RECORD EXCERPTS =

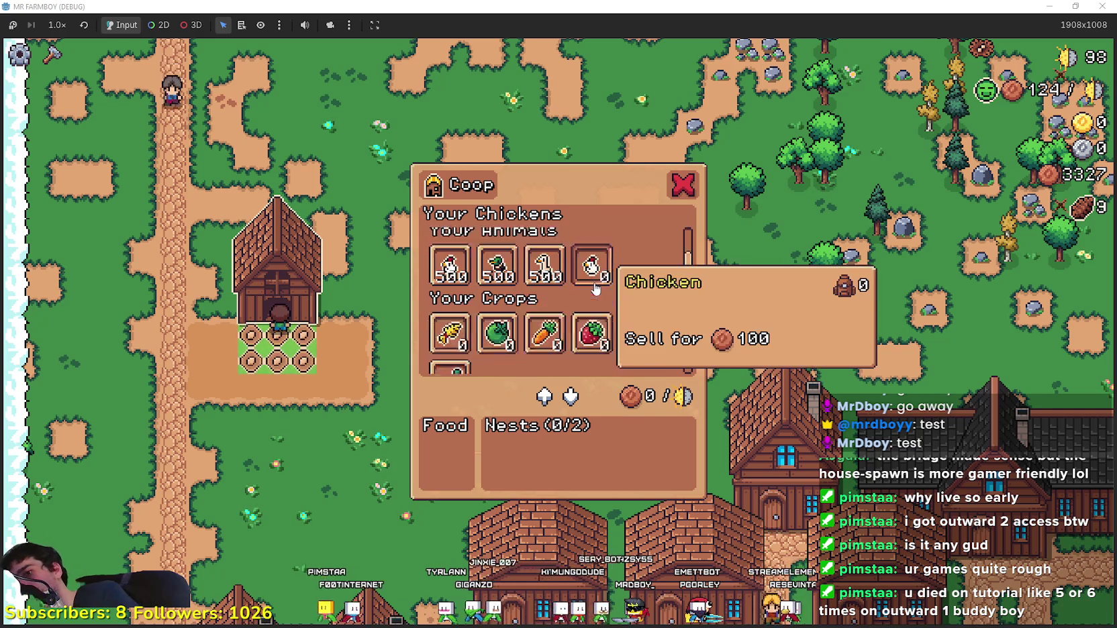
scroll(596, 285, down, 3)
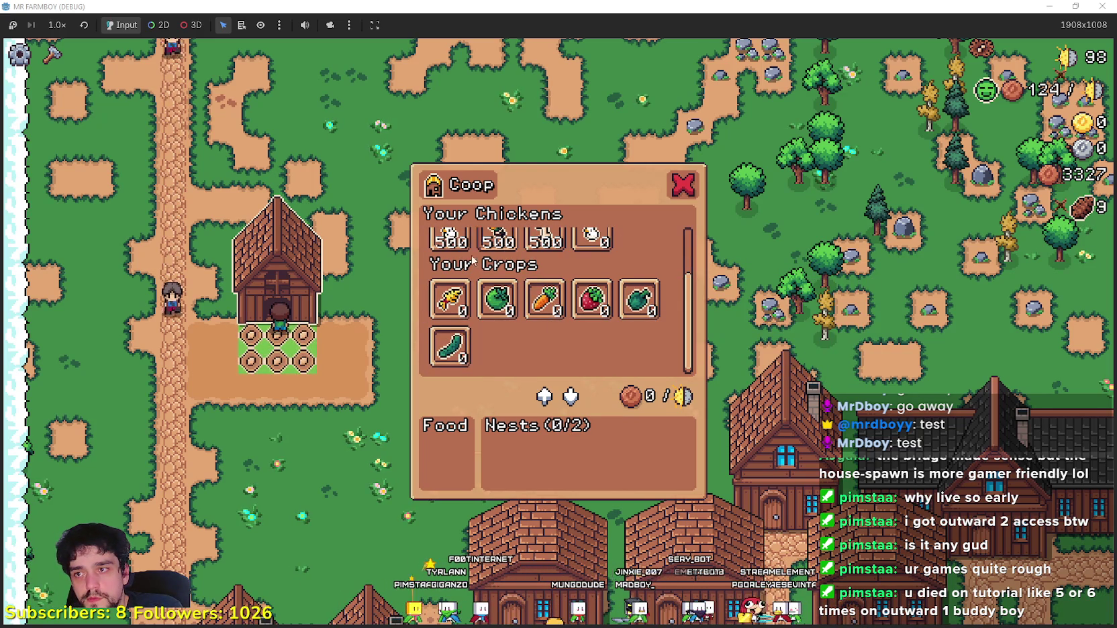
scroll(520, 276, up, 2)
scroll(530, 315, down, 2)
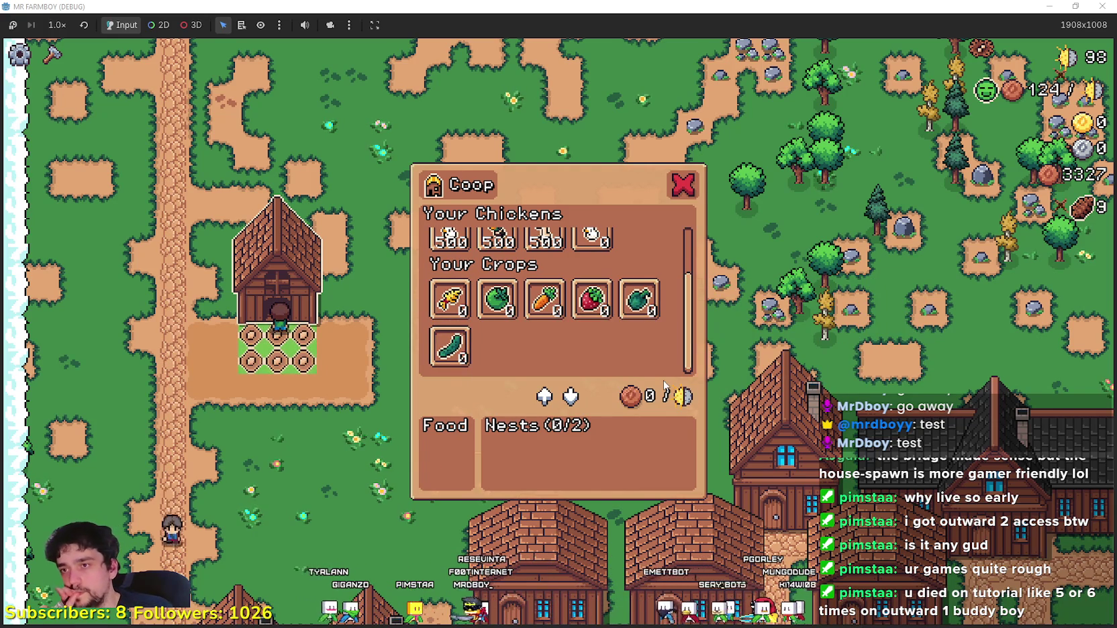
scroll(606, 324, up, 2)
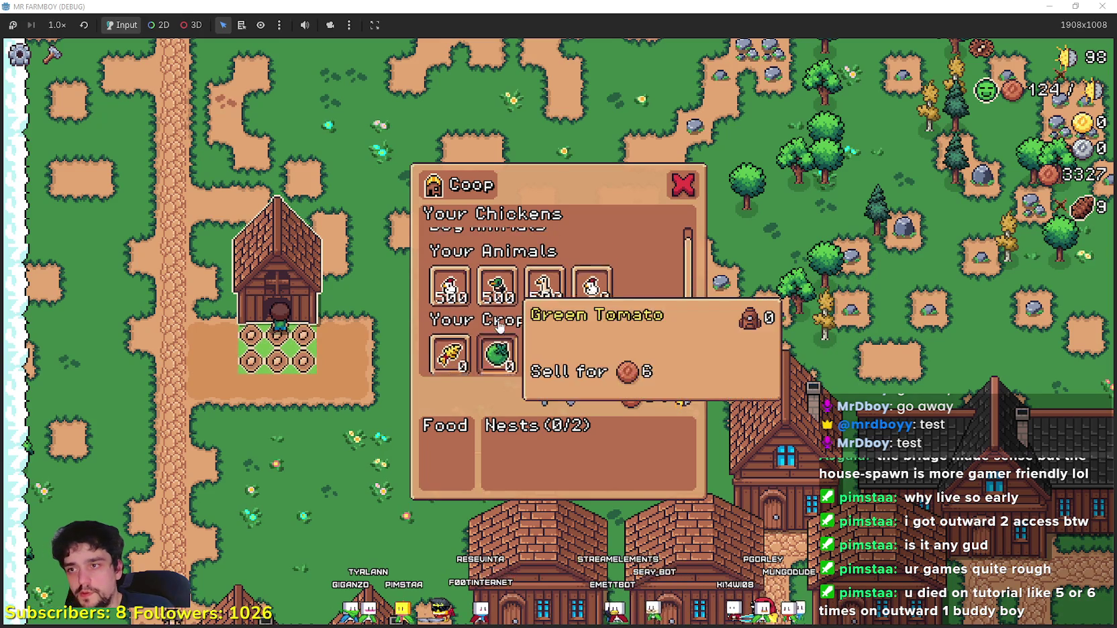
scroll(578, 322, up, 2)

WHAT IS BEING ASKED = Set every entry down again exactly as written, and omit the images.

ANSWER SECTION =
scroll(596, 285, down, 3)
scroll(520, 276, up, 2)
scroll(530, 315, down, 2)
scroll(606, 324, up, 2)
scroll(578, 322, up, 2)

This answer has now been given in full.